200-file batch migration introduces a typo that breaks one file	medium	low	Migration is mechanical (grep + sed) ; CI runs the full suite before merge ; per-file rollback via `git checkout` on the offending file.
Operator missed a test type that needs a marker beyond the 12 from S01 § 2	low	medium	Discovery comes via `pytest --strict-markers` failures during S05+ implementation ; amendment Story adds the missing marker. The 12-type catalogue is from S01 strategy doc which already passed committee `plan_review`.

8. Sequencing¶

S01 (✅ Closed) + S02 (✅ Closed) + S03 (✅ Closed) — foundation Epic upstream
   ↓
S04 (this Story, wp#119) :
  PR draft → CR + committee plan_review → merge → wp#119 Specified → In progress → Developed → Tested → Closed
  Single PR : pyproject.toml + tests/conftest.py + 8 placeholder dirs + ~200 marker insertions + new marker discipline tests
   ↓
S05 (Testcontainers helpers — 5 services) [unblocked]
S06 (flaky-test detector — uses #756) [unblocked]
S07 (existing tests layout migration follow-up) [unblocked]
S08 (CI workflow files + G5/G6 guardrails) [unblocked, depends on S05+S06]
S09 (Grafana wiring — per-tier latency dashboards) [unblocked, depends on S08]

9. References¶

Parent Epic : CVN-N015-EA — Test stack foundation (OP wp#107 / GH #827)
S01 strategy doc : ../strategy/CVN-N015-test-strategy.md — §2 marker catalogue source
S02 requirements : 2026-05-06-cvn-n015-ea-s02-requirements-plan.md — F1-F8 + NF1-NF11 + U1-U7 contracts
S03 architecture : 2026-05-06-cvn-n015-ea-s03-architecture-plan.md — §2 directory layout + §6 mechanism
ADR-0083 (test taxonomy) — the 12-type catalogue
ADR-0084 (foundation stack pick — pytest 8.x + xdist 3.x)
ADR-0085 (fixture scope discipline — function default, session opt-in)
ADR-0087 (Story-phase test integration — --story plugin + 4 invariants)
ADR-0088 (test cases + datasets versioned — directory layout this Story instantiates)
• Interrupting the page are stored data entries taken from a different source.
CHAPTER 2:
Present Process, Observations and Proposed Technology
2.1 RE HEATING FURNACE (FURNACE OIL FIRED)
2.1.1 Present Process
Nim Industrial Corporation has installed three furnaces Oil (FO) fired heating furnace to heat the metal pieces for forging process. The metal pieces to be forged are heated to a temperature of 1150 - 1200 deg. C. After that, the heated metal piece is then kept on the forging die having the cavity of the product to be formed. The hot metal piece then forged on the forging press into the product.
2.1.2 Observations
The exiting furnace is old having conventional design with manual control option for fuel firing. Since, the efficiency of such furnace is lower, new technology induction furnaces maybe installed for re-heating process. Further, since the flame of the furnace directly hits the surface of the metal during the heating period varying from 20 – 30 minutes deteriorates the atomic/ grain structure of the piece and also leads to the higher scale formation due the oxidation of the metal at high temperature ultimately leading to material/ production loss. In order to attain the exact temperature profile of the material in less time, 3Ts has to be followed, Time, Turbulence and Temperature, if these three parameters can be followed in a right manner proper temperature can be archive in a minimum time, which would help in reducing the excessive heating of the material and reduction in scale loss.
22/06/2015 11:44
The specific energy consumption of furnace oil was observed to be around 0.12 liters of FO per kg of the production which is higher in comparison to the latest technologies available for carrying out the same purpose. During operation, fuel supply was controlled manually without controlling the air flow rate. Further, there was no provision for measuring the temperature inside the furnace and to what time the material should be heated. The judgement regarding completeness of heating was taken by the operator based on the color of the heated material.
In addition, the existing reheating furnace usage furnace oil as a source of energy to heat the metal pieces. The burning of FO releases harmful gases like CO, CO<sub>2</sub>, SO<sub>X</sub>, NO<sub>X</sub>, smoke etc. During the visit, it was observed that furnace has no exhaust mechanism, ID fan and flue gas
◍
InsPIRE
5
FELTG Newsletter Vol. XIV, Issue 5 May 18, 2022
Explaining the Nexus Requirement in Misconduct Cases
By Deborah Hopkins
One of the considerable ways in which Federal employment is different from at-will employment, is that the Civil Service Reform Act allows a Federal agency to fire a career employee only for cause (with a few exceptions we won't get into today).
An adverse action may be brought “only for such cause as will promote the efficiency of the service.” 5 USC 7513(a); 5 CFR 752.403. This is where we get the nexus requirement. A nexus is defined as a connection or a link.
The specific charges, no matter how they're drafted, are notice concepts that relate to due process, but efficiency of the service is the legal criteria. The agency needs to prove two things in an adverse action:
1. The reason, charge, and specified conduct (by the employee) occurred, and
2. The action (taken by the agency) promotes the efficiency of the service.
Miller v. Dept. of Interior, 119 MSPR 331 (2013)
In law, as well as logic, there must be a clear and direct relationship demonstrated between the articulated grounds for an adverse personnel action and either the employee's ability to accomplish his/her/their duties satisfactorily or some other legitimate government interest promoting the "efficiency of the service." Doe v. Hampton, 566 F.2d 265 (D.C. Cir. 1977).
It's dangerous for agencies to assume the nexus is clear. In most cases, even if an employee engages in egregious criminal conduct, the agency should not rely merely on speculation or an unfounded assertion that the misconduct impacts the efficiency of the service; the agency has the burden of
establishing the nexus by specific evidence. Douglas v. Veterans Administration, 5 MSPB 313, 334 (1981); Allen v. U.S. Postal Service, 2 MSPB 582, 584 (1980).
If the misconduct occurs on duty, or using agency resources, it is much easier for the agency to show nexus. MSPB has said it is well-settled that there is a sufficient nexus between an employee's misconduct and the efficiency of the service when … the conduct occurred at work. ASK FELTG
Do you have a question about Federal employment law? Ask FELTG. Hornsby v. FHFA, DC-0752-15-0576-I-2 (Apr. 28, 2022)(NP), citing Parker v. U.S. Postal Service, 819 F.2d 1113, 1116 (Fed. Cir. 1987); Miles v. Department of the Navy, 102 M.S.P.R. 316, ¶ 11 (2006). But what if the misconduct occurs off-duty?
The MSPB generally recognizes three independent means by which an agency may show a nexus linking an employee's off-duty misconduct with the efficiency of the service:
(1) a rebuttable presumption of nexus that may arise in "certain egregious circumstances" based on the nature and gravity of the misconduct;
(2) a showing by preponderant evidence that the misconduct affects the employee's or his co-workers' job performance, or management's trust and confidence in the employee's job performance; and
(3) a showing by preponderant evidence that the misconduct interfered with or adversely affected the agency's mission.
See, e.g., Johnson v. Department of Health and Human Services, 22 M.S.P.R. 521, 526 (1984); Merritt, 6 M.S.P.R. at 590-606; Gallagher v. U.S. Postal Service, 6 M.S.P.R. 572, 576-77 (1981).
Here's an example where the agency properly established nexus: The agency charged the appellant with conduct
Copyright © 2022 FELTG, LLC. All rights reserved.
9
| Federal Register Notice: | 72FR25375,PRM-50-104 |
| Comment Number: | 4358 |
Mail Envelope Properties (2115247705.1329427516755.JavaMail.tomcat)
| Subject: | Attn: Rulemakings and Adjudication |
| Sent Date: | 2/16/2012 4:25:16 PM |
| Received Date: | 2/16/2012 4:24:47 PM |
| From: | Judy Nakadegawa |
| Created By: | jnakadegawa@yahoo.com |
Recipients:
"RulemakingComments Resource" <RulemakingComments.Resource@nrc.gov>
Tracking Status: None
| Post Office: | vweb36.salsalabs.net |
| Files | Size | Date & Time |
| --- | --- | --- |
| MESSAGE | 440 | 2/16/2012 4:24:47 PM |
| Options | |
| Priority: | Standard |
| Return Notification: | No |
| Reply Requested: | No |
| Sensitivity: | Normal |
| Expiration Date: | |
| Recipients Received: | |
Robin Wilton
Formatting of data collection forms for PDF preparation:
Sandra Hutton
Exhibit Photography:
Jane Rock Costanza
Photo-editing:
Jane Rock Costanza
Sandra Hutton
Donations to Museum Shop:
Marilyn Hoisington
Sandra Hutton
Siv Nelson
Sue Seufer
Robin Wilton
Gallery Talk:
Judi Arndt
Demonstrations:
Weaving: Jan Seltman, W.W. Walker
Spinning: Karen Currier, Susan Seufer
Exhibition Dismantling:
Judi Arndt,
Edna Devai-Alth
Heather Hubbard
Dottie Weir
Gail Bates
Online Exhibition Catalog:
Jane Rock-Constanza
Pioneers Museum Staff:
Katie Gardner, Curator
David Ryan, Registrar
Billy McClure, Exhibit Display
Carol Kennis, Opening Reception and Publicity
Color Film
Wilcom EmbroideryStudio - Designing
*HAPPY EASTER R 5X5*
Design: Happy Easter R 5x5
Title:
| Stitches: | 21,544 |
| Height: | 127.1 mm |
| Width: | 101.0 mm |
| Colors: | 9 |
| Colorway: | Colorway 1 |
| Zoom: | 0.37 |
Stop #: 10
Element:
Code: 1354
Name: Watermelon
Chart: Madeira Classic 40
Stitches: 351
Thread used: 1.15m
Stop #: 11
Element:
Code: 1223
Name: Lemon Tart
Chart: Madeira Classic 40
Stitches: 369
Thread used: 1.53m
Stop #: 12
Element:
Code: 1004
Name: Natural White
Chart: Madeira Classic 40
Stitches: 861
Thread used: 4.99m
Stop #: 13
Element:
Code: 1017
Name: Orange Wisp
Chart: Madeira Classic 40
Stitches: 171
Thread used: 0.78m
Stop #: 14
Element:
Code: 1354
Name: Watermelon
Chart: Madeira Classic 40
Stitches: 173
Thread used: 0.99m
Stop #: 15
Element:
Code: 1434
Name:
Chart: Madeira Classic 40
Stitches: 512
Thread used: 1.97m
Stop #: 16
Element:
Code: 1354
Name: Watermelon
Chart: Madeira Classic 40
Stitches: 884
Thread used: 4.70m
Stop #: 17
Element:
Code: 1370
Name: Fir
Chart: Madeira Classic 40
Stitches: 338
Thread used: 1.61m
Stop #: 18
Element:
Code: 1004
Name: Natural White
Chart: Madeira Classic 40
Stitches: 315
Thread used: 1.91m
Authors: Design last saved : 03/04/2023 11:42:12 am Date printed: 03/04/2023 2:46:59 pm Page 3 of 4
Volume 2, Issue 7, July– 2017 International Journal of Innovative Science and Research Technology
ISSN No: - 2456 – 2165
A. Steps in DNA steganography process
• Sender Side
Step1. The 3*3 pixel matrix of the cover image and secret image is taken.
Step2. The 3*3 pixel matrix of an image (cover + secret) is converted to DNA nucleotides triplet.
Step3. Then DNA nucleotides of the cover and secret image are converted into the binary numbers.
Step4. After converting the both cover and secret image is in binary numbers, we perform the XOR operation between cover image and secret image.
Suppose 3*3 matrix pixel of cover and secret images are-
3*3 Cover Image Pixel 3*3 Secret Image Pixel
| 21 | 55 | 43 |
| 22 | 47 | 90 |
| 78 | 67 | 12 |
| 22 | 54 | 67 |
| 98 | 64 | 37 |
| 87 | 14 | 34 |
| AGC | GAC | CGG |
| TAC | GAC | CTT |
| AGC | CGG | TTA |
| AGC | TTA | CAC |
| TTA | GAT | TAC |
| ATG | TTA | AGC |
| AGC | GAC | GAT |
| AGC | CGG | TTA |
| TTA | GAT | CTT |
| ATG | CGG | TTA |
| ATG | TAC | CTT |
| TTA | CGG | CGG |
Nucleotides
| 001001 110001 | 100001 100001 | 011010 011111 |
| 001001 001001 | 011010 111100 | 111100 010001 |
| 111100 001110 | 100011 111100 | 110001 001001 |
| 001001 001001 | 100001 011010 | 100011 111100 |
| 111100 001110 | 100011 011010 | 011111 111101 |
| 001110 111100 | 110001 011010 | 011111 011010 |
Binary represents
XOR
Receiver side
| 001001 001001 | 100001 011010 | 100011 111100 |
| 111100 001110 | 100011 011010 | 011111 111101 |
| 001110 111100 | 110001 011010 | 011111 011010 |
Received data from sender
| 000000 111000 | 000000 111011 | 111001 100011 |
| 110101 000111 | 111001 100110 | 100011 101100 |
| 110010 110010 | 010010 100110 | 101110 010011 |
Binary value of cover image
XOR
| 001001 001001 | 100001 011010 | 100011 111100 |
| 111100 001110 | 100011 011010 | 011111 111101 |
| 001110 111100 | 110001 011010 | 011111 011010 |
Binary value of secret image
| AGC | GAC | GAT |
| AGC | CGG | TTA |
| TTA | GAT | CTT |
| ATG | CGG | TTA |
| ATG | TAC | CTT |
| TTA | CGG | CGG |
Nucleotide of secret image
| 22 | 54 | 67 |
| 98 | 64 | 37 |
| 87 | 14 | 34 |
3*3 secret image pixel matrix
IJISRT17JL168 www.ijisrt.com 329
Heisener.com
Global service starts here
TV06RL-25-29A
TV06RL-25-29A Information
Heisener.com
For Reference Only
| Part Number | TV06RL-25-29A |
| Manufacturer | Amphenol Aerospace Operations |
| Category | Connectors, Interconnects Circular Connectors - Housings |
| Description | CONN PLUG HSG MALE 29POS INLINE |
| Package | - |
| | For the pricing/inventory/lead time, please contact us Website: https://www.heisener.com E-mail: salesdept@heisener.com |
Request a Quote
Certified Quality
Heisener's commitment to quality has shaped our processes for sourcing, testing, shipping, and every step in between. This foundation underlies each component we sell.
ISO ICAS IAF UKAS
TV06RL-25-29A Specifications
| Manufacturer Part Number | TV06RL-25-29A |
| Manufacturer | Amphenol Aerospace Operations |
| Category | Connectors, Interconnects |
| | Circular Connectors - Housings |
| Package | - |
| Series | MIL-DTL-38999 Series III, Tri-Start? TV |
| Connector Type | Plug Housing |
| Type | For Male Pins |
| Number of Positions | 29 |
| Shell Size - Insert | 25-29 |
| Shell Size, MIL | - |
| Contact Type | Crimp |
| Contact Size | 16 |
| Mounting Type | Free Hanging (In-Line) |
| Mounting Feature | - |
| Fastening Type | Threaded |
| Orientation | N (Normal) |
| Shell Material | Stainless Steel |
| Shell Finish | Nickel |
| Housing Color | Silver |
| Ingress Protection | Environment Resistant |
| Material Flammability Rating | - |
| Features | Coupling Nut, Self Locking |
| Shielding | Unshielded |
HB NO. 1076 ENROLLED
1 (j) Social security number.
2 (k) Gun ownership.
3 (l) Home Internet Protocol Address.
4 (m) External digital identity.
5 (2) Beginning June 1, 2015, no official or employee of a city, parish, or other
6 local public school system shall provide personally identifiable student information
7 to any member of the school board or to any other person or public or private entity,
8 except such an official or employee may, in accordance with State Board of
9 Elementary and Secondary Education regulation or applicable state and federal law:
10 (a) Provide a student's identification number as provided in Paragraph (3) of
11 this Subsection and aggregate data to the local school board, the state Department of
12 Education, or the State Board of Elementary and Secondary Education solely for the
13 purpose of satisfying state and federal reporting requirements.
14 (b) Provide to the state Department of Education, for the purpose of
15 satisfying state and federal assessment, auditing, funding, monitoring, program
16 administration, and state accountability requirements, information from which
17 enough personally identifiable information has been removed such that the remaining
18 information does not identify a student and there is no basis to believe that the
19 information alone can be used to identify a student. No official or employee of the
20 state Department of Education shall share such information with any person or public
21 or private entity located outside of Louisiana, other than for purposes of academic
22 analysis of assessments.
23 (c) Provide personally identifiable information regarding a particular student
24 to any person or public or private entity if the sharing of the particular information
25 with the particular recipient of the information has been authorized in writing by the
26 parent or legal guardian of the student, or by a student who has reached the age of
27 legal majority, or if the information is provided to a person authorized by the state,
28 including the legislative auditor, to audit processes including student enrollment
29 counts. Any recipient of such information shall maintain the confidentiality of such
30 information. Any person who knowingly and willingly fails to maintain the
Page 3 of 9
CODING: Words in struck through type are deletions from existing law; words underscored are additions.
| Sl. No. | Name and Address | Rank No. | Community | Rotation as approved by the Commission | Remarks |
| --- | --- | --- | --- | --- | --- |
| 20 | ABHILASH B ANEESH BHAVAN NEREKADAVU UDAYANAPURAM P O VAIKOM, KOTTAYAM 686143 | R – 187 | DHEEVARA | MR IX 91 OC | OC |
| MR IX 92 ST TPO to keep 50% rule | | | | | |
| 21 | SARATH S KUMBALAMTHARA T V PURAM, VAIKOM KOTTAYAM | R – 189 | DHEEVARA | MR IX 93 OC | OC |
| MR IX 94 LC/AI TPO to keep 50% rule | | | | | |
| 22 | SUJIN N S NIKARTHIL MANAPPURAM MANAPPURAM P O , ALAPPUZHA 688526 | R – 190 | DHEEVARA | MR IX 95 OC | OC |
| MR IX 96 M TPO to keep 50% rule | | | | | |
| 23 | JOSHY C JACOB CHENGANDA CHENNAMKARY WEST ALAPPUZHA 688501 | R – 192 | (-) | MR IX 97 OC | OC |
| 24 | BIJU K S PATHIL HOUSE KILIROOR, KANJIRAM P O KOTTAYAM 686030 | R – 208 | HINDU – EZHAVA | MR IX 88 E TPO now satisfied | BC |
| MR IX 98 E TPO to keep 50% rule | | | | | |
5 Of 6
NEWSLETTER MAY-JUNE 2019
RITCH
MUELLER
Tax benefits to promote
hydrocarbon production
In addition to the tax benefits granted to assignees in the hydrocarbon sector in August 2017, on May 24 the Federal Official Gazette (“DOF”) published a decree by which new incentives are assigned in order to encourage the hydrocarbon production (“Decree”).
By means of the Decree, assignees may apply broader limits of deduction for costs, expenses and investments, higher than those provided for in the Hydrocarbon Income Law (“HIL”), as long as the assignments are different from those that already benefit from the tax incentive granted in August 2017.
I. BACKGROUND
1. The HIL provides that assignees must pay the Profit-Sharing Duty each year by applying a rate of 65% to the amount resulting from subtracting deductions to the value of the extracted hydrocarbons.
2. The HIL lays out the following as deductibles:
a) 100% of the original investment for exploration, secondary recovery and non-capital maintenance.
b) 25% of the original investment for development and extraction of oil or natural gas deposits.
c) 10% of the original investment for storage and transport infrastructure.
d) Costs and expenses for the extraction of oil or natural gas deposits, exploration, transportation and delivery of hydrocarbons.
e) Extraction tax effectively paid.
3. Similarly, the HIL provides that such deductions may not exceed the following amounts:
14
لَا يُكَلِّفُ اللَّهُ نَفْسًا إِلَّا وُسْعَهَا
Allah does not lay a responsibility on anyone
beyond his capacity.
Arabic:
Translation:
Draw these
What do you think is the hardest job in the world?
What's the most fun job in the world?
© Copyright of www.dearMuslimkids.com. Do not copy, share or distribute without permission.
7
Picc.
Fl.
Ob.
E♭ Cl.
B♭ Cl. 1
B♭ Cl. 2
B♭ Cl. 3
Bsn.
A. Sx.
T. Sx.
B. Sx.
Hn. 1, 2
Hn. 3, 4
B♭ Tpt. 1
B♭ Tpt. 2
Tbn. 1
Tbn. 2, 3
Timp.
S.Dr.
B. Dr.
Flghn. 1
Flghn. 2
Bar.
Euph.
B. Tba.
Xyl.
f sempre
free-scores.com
10. Plan-review questions for committee¶

Marker story registration : registered as bare story in the markers list (per CR pass 147d4c81 — pytest requires bare identifiers, not story(cvn_id)). The cvn_id is a runtime parameter convention via @pytest.mark.story("CVN-..."). Does committee endorse the bare-name + runtime-arg pattern (which is what every existing pytest marker with arguments does, e.g. pytest.mark.parametrize) ?
File-level pytestmark vs per-test decorator : §4.3 chooses file-level for the bulk migration. Does committee endorse this for consistency, or should some test types (e.g., property tests that are individually parameterised) carry per-test decorators by default ?
--strict-config enforcement : we add it alongside --strict-markers. This means any unknown config key in pyproject.toml [tool.pytest.ini_options] fails. Is that the right strictness for v1, or should we run --strict-markers only and add --strict-config after S05+ confirms the config is stable ?
Empty placeholder dirs with READMEs : §4.5 creates 8 placeholder dirs with brief READMEs. Acceptable hygiene, or should we wait until S05+ creates them on-demand to avoid empty-dir pollution ?
test_marker_discipline.py location : we put it under tests/unit/. Should it move to tests/ root (since it's about the suite itself, not a unit test of any code path) ?
Migration commit granularity : single squash commit for the ~200 marker insertions, OR 12 commits (one per marker type) for finer git-blame ? Tradeoff is reviewability vs blame fidelity.